■ Requirement:
Return, unchanged, the lines of the listing below from its beginning through the line containing "cookies om de", with that line included. Leave out the pictures.

■ Provided data:

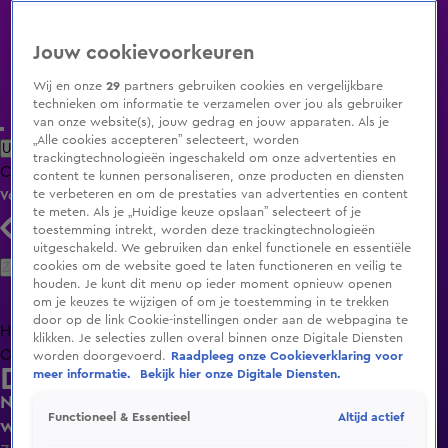
Jouw cookievoorkeuren
Wij en onze
29
partners gebruiken cookies en vergelijkbare
technieken om informatie te verzamelen over jou als gebruiker
van onze website(s), jouw gedrag en jouw apparaten. Als je
„Alle cookies accepteren” selecteert, worden
Uitzending Gemist
Populaire programma's
Zenders
Genres
trackingtechnologieën ingeschakeld om onze advertenties en
Clips
Films
Radio
Smart TV inlog
Shop
content te kunnen personaliseren, onze producten en diensten
te verbeteren en om de prestaties van advertenties en content
Volg KIJK
te meten. Als je „Huidige keuze opslaan” selecteert of je
toestemming intrekt, worden deze trackingtechnologieën
uitgeschakeld. We gebruiken dan enkel functionele en essentiële
Zoeken
cookies om de website goed te laten functioneren en veilig te
houden. Je kunt dit menu op ieder moment opnieuw openen
om je keuzes te wijzigen of om je toestemming in te trekken
door op de link Cookie-instellingen onder aan de webpagina te
Home
Uitzending Gemist
Programma's
De Bondgenoten
De
klikken. Je selecties zullen overal binnen onze Digitale Diensten
Oranjezomer
Livestreams
Shop
worden doorgevoerd.
Raadpleeg onze Cookieverklaring voor
De Oranjezondag
meer informatie.
Bekijk hier onze Digitale Diensten.
Noa Vahle: 'Dit seizoen van Ajax is een
Altijd actief
Functioneel & Essentieel
wanprestatie!'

■ Written solution:
Jouw cookievoorkeuren
Wij en onze
29
partners gebruiken cookies en vergelijkbare
technieken om informatie te verzamelen over jou als gebruiker
van onze website(s), jouw gedrag en jouw apparaten. Als je
„Alle cookies accepteren” selecteert, worden
Uitzending Gemist
Populaire programma's
Zenders
Genres
trackingtechnologieën ingeschakeld om onze advertenties en
Clips
Films
Radio
Smart TV inlog
Shop
content te kunnen personaliseren, onze producten en diensten
te verbeteren en om de prestaties van advertenties en content
Volg KIJK
te meten. Als je „Huidige keuze opslaan” selecteert of je
toestemming intrekt, worden deze trackingtechnologieën
uitgeschakeld. We gebruiken dan enkel functionele en essentiële
Zoeken
cookies om de website goed te laten functioneren en veilig te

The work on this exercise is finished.